> **Directions for this task**
What you return should be every line of the material, unchanged.
════════════════════
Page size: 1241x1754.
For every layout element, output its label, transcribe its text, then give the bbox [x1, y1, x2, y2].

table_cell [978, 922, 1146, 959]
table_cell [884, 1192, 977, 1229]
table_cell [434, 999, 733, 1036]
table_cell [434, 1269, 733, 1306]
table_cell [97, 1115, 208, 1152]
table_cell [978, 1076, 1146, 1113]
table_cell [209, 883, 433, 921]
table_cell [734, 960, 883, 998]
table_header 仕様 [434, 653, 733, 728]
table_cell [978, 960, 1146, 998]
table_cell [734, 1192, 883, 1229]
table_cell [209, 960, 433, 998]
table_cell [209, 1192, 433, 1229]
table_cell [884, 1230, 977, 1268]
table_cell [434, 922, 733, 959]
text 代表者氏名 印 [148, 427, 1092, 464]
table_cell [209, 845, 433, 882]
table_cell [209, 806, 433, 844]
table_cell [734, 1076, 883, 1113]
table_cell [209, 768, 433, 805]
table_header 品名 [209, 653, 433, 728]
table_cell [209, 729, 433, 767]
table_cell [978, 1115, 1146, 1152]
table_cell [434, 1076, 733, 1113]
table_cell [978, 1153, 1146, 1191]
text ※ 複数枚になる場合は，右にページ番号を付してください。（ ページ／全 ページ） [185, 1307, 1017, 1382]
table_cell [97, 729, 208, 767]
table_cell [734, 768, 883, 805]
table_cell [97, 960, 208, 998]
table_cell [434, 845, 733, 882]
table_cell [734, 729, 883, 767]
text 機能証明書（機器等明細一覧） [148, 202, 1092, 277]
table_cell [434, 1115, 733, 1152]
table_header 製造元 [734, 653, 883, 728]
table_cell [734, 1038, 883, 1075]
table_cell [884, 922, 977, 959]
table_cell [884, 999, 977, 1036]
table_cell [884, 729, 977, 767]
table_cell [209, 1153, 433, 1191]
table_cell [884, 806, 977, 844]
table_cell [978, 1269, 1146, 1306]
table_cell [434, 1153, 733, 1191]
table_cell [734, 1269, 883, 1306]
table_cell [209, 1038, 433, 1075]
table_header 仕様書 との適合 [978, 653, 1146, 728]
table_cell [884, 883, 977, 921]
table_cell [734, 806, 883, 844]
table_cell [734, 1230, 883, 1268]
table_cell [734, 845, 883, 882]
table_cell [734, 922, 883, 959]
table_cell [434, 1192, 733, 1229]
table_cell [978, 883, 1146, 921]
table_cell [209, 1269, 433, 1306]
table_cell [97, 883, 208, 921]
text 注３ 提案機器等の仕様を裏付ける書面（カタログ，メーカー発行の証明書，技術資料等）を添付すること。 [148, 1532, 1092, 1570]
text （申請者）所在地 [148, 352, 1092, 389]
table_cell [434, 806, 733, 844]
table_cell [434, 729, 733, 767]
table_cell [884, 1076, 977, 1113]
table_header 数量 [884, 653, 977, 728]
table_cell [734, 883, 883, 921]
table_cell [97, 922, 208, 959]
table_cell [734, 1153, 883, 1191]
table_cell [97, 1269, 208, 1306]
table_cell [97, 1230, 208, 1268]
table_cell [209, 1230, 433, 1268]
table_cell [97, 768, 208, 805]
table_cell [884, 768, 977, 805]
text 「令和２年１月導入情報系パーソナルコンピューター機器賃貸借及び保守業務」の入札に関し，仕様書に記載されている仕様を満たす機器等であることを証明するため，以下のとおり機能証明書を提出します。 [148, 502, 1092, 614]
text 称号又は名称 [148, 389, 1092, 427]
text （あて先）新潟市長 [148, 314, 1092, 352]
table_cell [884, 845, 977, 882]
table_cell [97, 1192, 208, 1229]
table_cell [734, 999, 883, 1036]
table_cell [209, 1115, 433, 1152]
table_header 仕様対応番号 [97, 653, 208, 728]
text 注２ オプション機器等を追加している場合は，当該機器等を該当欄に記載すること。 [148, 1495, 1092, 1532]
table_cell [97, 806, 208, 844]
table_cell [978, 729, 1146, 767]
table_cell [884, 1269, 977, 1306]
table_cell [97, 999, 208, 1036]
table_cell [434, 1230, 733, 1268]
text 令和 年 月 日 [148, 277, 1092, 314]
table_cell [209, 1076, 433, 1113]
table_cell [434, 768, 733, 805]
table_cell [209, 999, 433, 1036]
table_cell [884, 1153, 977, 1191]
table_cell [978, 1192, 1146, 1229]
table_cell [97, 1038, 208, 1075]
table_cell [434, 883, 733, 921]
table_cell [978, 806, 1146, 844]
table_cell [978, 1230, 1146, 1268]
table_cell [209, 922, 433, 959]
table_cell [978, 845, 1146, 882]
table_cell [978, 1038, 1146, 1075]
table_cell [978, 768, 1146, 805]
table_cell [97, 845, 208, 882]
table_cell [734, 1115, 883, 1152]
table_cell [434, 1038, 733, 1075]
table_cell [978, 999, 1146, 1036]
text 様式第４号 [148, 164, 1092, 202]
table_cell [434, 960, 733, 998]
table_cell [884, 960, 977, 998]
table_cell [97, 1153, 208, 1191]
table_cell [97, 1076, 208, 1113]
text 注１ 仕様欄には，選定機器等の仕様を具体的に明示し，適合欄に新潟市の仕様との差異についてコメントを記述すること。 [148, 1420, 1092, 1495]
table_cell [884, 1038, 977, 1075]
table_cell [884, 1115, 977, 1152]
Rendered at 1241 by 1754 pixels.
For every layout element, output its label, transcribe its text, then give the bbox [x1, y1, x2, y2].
════════════════════
> **Answer for the task**
Page size: 1241x1754.
For every layout element, output its label, transcribe its text, then give the bbox [x1, y1, x2, y2].

table_cell [978, 922, 1146, 959]
table_cell [884, 1192, 977, 1229]
table_cell [434, 999, 733, 1036]
table_cell [434, 1269, 733, 1306]
table_cell [97, 1115, 208, 1152]
table_cell [978, 1076, 1146, 1113]
table_cell [209, 883, 433, 921]
table_cell [734, 960, 883, 998]
table_header 仕様 [434, 653, 733, 728]
table_cell [978, 960, 1146, 998]
table_cell [734, 1192, 883, 1229]
table_cell [209, 960, 433, 998]
table_cell [209, 1192, 433, 1229]
table_cell [884, 1230, 977, 1268]
table_cell [434, 922, 733, 959]
text 代表者氏名 印 [148, 427, 1092, 464]
table_cell [209, 845, 433, 882]
table_cell [209, 806, 433, 844]
table_cell [734, 1076, 883, 1113]
table_cell [209, 768, 433, 805]
table_header 品名 [209, 653, 433, 728]
table_cell [209, 729, 433, 767]
table_cell [978, 1115, 1146, 1152]
table_cell [434, 1076, 733, 1113]
table_cell [978, 1153, 1146, 1191]
text ※ 複数枚になる場合は，右にページ番号を付してください。（ ページ／全 ページ） [185, 1307, 1017, 1382]
table_cell [97, 729, 208, 767]
table_cell [734, 768, 883, 805]
table_cell [97, 960, 208, 998]
table_cell [434, 845, 733, 882]
table_cell [734, 729, 883, 767]
text 機能証明書（機器等明細一覧） [148, 202, 1092, 277]
table_cell [434, 1115, 733, 1152]
table_header 製造元 [734, 653, 883, 728]
table_cell [734, 1038, 883, 1075]
table_cell [884, 922, 977, 959]
table_cell [884, 999, 977, 1036]
table_cell [884, 729, 977, 767]
table_cell [209, 1153, 433, 1191]
table_cell [884, 806, 977, 844]
table_cell [978, 1269, 1146, 1306]
table_cell [434, 1153, 733, 1191]
table_cell [734, 1269, 883, 1306]
table_cell [209, 1038, 433, 1075]
table_header 仕様書 との適合 [978, 653, 1146, 728]
table_cell [884, 883, 977, 921]
table_cell [734, 806, 883, 844]
table_cell [734, 1230, 883, 1268]
table_cell [734, 845, 883, 882]
table_cell [734, 922, 883, 959]
table_cell [434, 1192, 733, 1229]
table_cell [978, 883, 1146, 921]
table_cell [209, 1269, 433, 1306]
table_cell [97, 883, 208, 921]
text 注３ 提案機器等の仕様を裏付ける書面（カタログ，メーカー発行の証明書，技術資料等）を添付すること。 [148, 1532, 1092, 1570]
text （申請者）所在地 [148, 352, 1092, 389]
table_cell [434, 806, 733, 844]
table_cell [434, 729, 733, 767]
table_cell [884, 1076, 977, 1113]
table_header 数量 [884, 653, 977, 728]
table_cell [734, 883, 883, 921]
table_cell [97, 922, 208, 959]
table_cell [734, 1153, 883, 1191]
table_cell [97, 1269, 208, 1306]
table_cell [97, 1230, 208, 1268]
table_cell [209, 1230, 433, 1268]
table_cell [97, 768, 208, 805]
table_cell [884, 768, 977, 805]
text 「令和２年１月導入情報系パーソナルコンピューター機器賃貸借及び保守業務」の入札に関し，仕様書に記載されている仕様を満たす機器等であることを証明するため，以下のとおり機能証明書を提出します。 [148, 502, 1092, 614]
text 称号又は名称 [148, 389, 1092, 427]
text （あて先）新潟市長 [148, 314, 1092, 352]
table_cell [884, 845, 977, 882]
table_cell [97, 1192, 208, 1229]
table_cell [734, 999, 883, 1036]
table_cell [209, 1115, 433, 1152]
table_header 仕様対応番号 [97, 653, 208, 728]
text 注２ オプション機器等を追加している場合は，当該機器等を該当欄に記載すること。 [148, 1495, 1092, 1532]
table_cell [97, 806, 208, 844]
table_cell [978, 729, 1146, 767]
table_cell [884, 1269, 977, 1306]
table_cell [97, 999, 208, 1036]
table_cell [434, 1230, 733, 1268]
text 令和 年 月 日 [148, 277, 1092, 314]
table_cell [209, 1076, 433, 1113]
table_cell [434, 768, 733, 805]
table_cell [209, 999, 433, 1036]
table_cell [884, 1153, 977, 1191]
table_cell [978, 1192, 1146, 1229]
table_cell [97, 1038, 208, 1075]
table_cell [434, 883, 733, 921]
table_cell [978, 806, 1146, 844]
table_cell [978, 1230, 1146, 1268]
table_cell [209, 922, 433, 959]
table_cell [978, 845, 1146, 882]
table_cell [978, 1038, 1146, 1075]
table_cell [978, 768, 1146, 805]
table_cell [97, 845, 208, 882]
table_cell [734, 1115, 883, 1152]
table_cell [434, 1038, 733, 1075]
table_cell [978, 999, 1146, 1036]
text 様式第４号 [148, 164, 1092, 202]
table_cell [434, 960, 733, 998]
table_cell [884, 960, 977, 998]
table_cell [97, 1153, 208, 1191]
table_cell [97, 1076, 208, 1113]
text 注１ 仕様欄には，選定機器等の仕様を具体的に明示し，適合欄に新潟市の仕様との差異についてコメントを記述すること。 [148, 1420, 1092, 1495]
table_cell [884, 1038, 977, 1075]
table_cell [884, 1115, 977, 1152]
Rendered at 1241 by 1754 pixels.
For every layout element, output its label, transcribe its text, then give the bbox [x1, y1, x2, y2].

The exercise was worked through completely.